Dayton: FM Flood Protection A Must, But So Are Minnesota Concerns

Minnesota Gov. Mark Dayton is pinning hopes of resolving a dispute with the Fargo-Moorhead flood protection project on a task force he and North Dakota Doug Burgum are establishing.

Protecting the Fargo-Moorhead area from floods is vital, Dayton said, but he will continue to oppose the current plan because many of his state’s residents were left out of its development.

The task force he and Burgum recently announced could end the impasse that resulted in a federal judge stopping most work on the flood diversion project, Dayton said in a Forum News Service interview.

“I am optimistic we will come up with something that is a decided improvement over what is on the table now,” Dayton said, adding that he is not sure the task force can reach an agreement to satisfy everyone.

“Virtually everyone agrees they want flood protection for the region,” the governor said, but some of those most affected — mainly farmers whose land would be used to hold back flood waters — had little or no say when the plan was drawn up.

“A lot of these dynamics have been locked in,” Dayton said about the Fargo-Moorhead Diversion Authority that controls the project. “They have a plan they like now because they dictated it.”

There is strong opposition from south of Fargo-Moorhead, where farmers do not think they would get enough, if any, compensation to store flood water on their land. And they do not trust the authority.

“The diversion authority has zero credibility, has negative credibility, for people who have been excluded from the process,” Dayton said.

When the plan was drawn up, seven North Dakotans sat on the authority board, along with two Minnesotans. After Dayton and others complained, that was changed last year to eight from North Dakota, five from Minnesota and one representing landowners upstream (south) of Fargo-Moorhead.

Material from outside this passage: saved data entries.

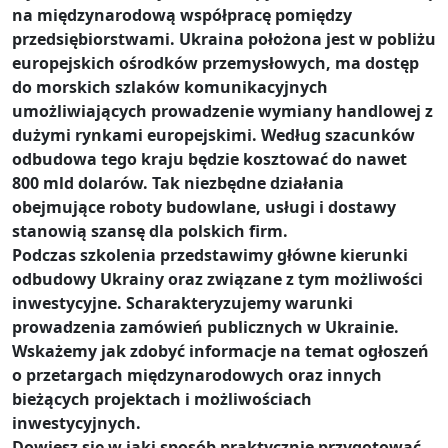
na międzynarodową współpracę pomiędzy
przedsiębiorstwami. Ukraina położona jest w pobliżu
europejskich ośrodków przemysłowych, ma dostęp
do morskich szlaków komunikacyjnych
umożliwiających prowadzenie wymiany handlowej z
dużymi rynkami europejskimi. Według szacunków
odbudowa tego kraju będzie kosztować do nawet
800 mld dolarów. Tak niezbędne działania
obejmujące roboty budowlane, usługi i dostawy
stanowią szansę dla polskich firm.
Podczas szkolenia przedstawimy główne kierunki
odbudowy Ukrainy oraz związane z tym możliwości
inwestycyjne. Scharakteryzujemy warunki
prowadzenia zamówień publicznych w Ukrainie.
Wskażemy jak zdobyć informacje na temat ogłoszeń
o przetargach międzynarodowych oraz innych
bieżących projektach i możliwościach
inwestycyjnych.
Dowiesz się w jaki sposób praktycznie przygotować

The board change is a good step, Dayton said, but it came after the plan was in place.

Dayton said he could not give a list of project specific changes that are needed to satisfy Minnesota. Rather, he said, the need is to find a way to meet Minnesota law and rules that would allow the state to issue a permit for the dam that is a critical part of the $2.2 billion project that features a flood control channel running through North Dakota west of Fargo.

The DNR has not issued a permit, citing several reasons, including the fact that just 14 percent of the acres that would benefit from the project are in Minnesota, while 60 percent of land that would be flooded to protect Fargo and Moorhead is in Minnesota.

The DNR also claims the diversion authority does not have plans to reimburse all Minnesotans who would be affected by the project and that too many affected Minnesotans have had no say in the project.

During flood threats, water could be stored over 32,500 acres of mostly agricultural land upstream in North Dakota and Minnesota to prevent Fargo and Moorhead flooding.

Even if Dayton is not sure affected Minnesotans will be accept whatever recommendation the task force draws up, at least one key Minnesotan said she is optimistic.

“I really am,” Moorhead Mayor Del Rae Williams said. “I think we are the kind of people who can solve things. I think when the governors get together and want to do something, things will happen.”

However, she was less optimistic about getting the work done by Nov. 6, the date the authority must decide whether to appeal the federal judge’s ruling that stopped work until Minnesota’s concerns are answered.

In an interview, Williams made it clear she supports her governor: “I can’t say everyone feels that way. I can’t say everyone trusts my governor, but I do.”

While Williams said she backs the existing plan, she said she is open to changes and understands the complaints of people who feel they had no say.

She added that she expects the full authority board to seriously consider any recommendation from the task force. She said North Dakota officials appear willing to compromise.

The board has the final say in the project unless federal courts step in.

Williams said she was happy when she heard that Dayton promised that task force meetings will be open to the public.

When officials kicked a Forum of Fargo-Moorhead reporter out of a recent meeting, mostly consisting of government officials, it made the public suspicious of what was going on inside, she said. It was mostly a get-to-know-you session with a new U.S. Army Corps of Engineers official whose agency is building the project, the mayor said.